**Assignment:** Find the lines of the listing that contain the string "without", and return them.

**The records:**
◇ ◇ ◇ ◇

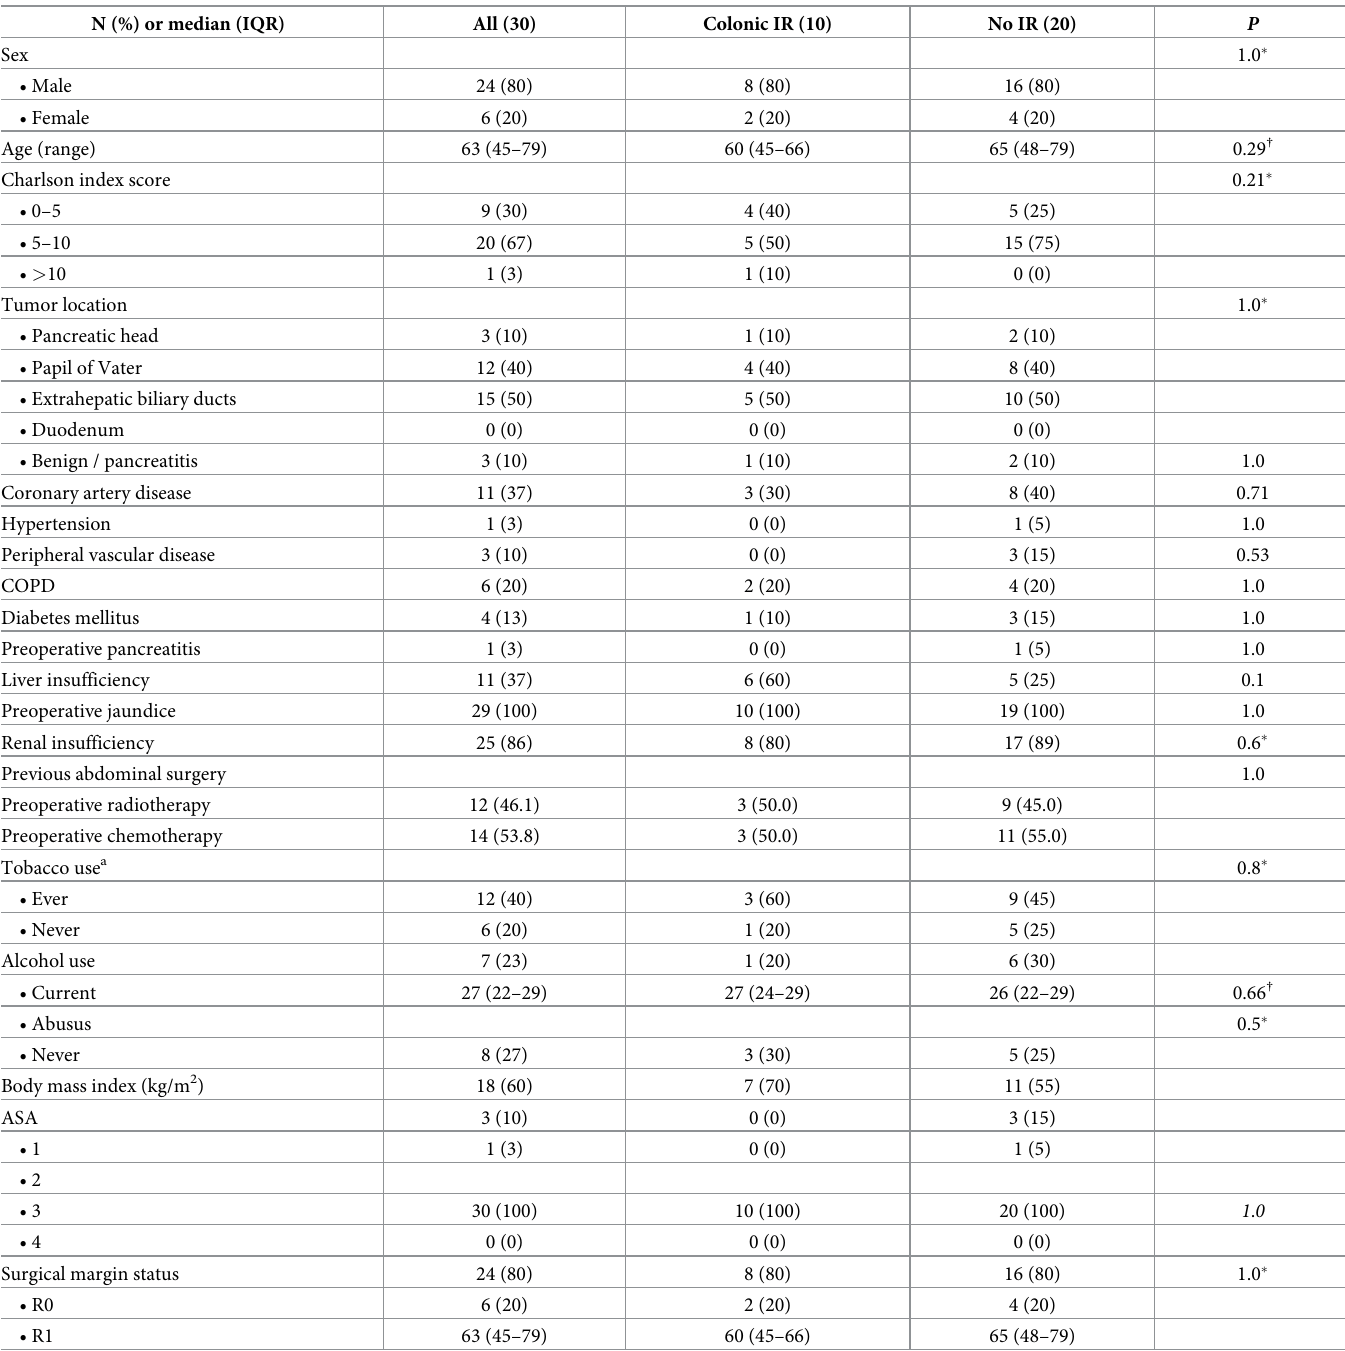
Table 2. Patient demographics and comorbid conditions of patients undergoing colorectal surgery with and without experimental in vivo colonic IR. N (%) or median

◇ ◇ ◇ ◇

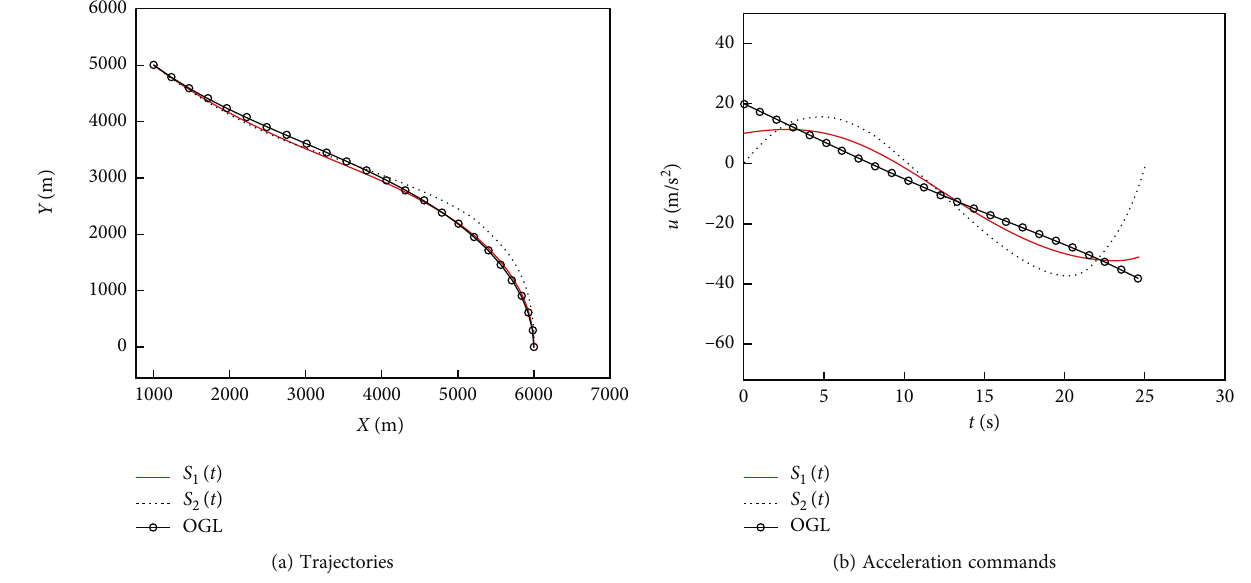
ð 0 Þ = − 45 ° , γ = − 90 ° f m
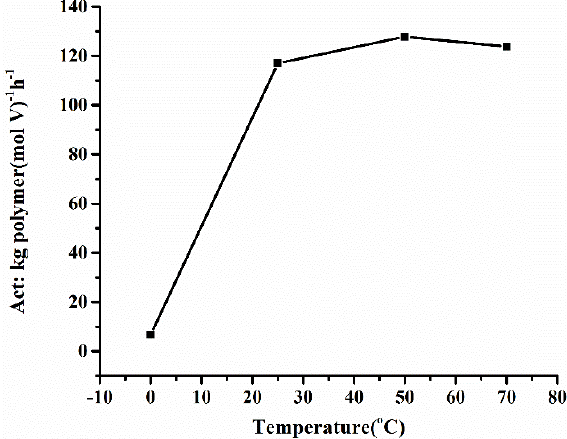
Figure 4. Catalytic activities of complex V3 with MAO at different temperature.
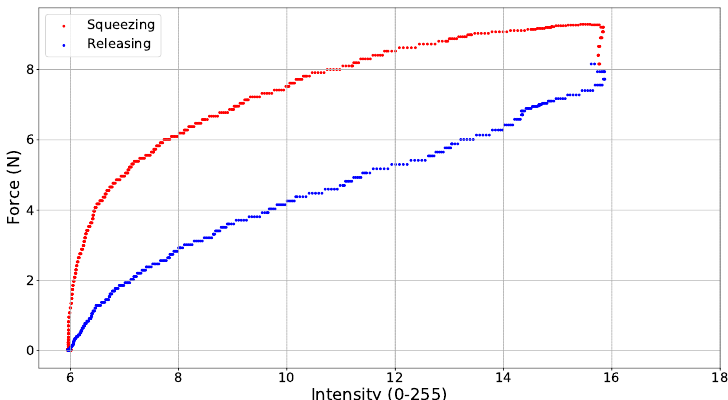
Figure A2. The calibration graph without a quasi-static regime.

◇ ◇ ◇ ◇

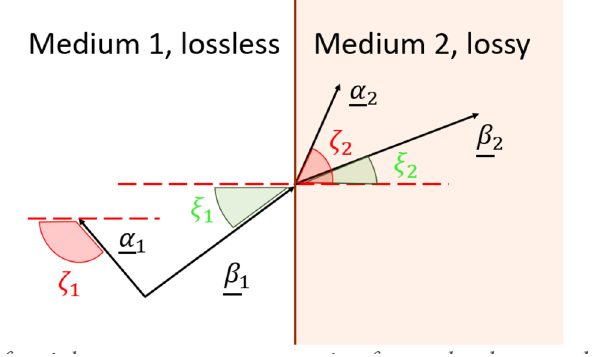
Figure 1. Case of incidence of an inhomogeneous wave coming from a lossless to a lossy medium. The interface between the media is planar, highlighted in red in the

◇ ◇ ◇ ◇

**Answer for this exercise:**
Table 2. Patient demographics and comorbid conditions of patients undergoing colorectal surgery with and without experimental in vivo colonic IR. N (%) or median
Figure A2. The calibration graph without a quasi-static regime.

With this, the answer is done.